Sep 9, 2012

The Walthamstow International Film Festival!

Last Friday I was at the BFI to see a screening of the finalist 3 minute short films that were selected from over 90 submissions, both local and from around the world. There were multiple categories and film-makers of all age groups and experience levels, but one thing was constant: the level of quality in ideas and lo-fi execution with minimal budgets was fantastic.

This weekend festival screenings took place at Vestry House on Saturday and Lotolie Hairdressers on Sunday. Hope you got round to having a look, but if not the same screenings in the same venues will be happening next weekend.

There were winners in every category, but the overall winner argued amongst the respected judges was Kieron Clark for his film Gas. The melancholic actions of  a woman who decides enough is enough.

Kieron, who has just moved to Walthamstow recently, was kind enough to answer some questions about his work and the importance of local film festivals.

How long have you been making films? 
I've been making films seriously for the last 5 years or so. While living in Sheffield in 2007 I made a 7-minute film for Screen Yorkshire called Joy. Since then, with one or two breaks, I've made a few more low-budget shorts including Gas.
How important are local film festivals like Walthamstow International Film Festival for aspiring and emerging film makers?
Local film festivals like WIFF are great opportunities for emerging film-makers to meet like-minded people and get a sense of how their work relates to what other people are doing.
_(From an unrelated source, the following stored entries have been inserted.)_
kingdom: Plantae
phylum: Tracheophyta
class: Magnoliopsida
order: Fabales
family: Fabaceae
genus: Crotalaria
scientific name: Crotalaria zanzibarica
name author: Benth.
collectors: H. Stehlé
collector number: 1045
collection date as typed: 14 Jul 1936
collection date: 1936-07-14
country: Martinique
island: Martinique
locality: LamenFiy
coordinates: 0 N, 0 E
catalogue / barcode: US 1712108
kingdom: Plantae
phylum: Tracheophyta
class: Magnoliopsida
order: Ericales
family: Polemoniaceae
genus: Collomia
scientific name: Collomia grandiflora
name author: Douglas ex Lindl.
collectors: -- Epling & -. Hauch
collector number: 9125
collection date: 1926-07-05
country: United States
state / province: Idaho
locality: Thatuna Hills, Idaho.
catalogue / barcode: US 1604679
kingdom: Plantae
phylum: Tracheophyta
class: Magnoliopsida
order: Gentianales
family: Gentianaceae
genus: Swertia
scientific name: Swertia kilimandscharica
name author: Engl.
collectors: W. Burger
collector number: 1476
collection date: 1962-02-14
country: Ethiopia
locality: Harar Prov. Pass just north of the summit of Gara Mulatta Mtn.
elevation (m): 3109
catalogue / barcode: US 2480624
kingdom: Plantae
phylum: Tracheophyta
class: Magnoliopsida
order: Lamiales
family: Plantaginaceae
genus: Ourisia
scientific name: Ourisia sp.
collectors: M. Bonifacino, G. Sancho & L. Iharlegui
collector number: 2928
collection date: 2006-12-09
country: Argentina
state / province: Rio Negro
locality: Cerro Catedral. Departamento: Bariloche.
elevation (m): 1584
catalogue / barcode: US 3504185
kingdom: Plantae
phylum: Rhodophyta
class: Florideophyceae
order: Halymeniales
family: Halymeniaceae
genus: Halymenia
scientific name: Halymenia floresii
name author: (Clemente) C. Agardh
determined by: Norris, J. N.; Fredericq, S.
Like most of the Gas cast and crew, I'm just starting out in the film industry, so to win a prize like this is a real encouragement to keep on going. 
Was Gas a project you had planned for a while or something really organic? 
It was an idea that came to me very quickly one day and that, given the budgetary restrictions I had, seemed like something I could feasibly make. In terms of planning for the shoot, I storyboarded from the script and had discussions with the camera, sound and acting teams beforehand. 

What influences you as a film maker?
As well as making film, I watch a lot of films, so I suppose my influences come from all over the place. I'm influenced by a lot of European film-makers from the past (Buñuel, Bergman, Antonioni etc.) and the present (Michael Haneke, Andrea Arnold, Lars Von Trier) and also by directors from around the world (Terence Malick, Apichatpong Weerasethakul, Abbas Kiarostami). I like films that are different, that have a strong authorial voice and that can be awkward, annoying and beautiful in their own way. 

Do you remember the first film that made you realise that film was an art?
When I was a teenager there were still some really good film seasons on late at night on BBC2 and Channel 4. I remember discovering a lot of great films this way - Sergio Leone's westerns, Wim Wenders' road movies, Luis Buñuel's films, David Lynch - and realising that cinema was an art and could take on a variety of different forms and shapes.

I did like Gas, whether it was my personal favourite I am still undecided because there were some real quality and diverse ideas being displayed through the shortlist. Gas, made on almost no budget, was an example of what most of the films in the festival display - when you have an idea and if you are a real film-maker you can make it authoritative and distinctive with whatever you have to work with. Off the bat on Gas, I do think Kieron is very cine-literate and confident director and I will definitely watch his earlier films. He also has his latest film New Day which is currently competing in the Shooting People Film of the Month Competition.

Really do try and make the effort to go the one of the screenings next weekend, the Walthamstow International Film Festival has been a tremendous success and Liza and Paul Fletcher have done a  superb job giving a platform for all sorts of film makers to be appreciated, encouraged and most of all have their films seen!

1 comment:

Anonymous said...

A GREAT SELECTION OF SHORT FILMS.Local open film festivals like these are rare but so so important for emerging and inspiring film makers.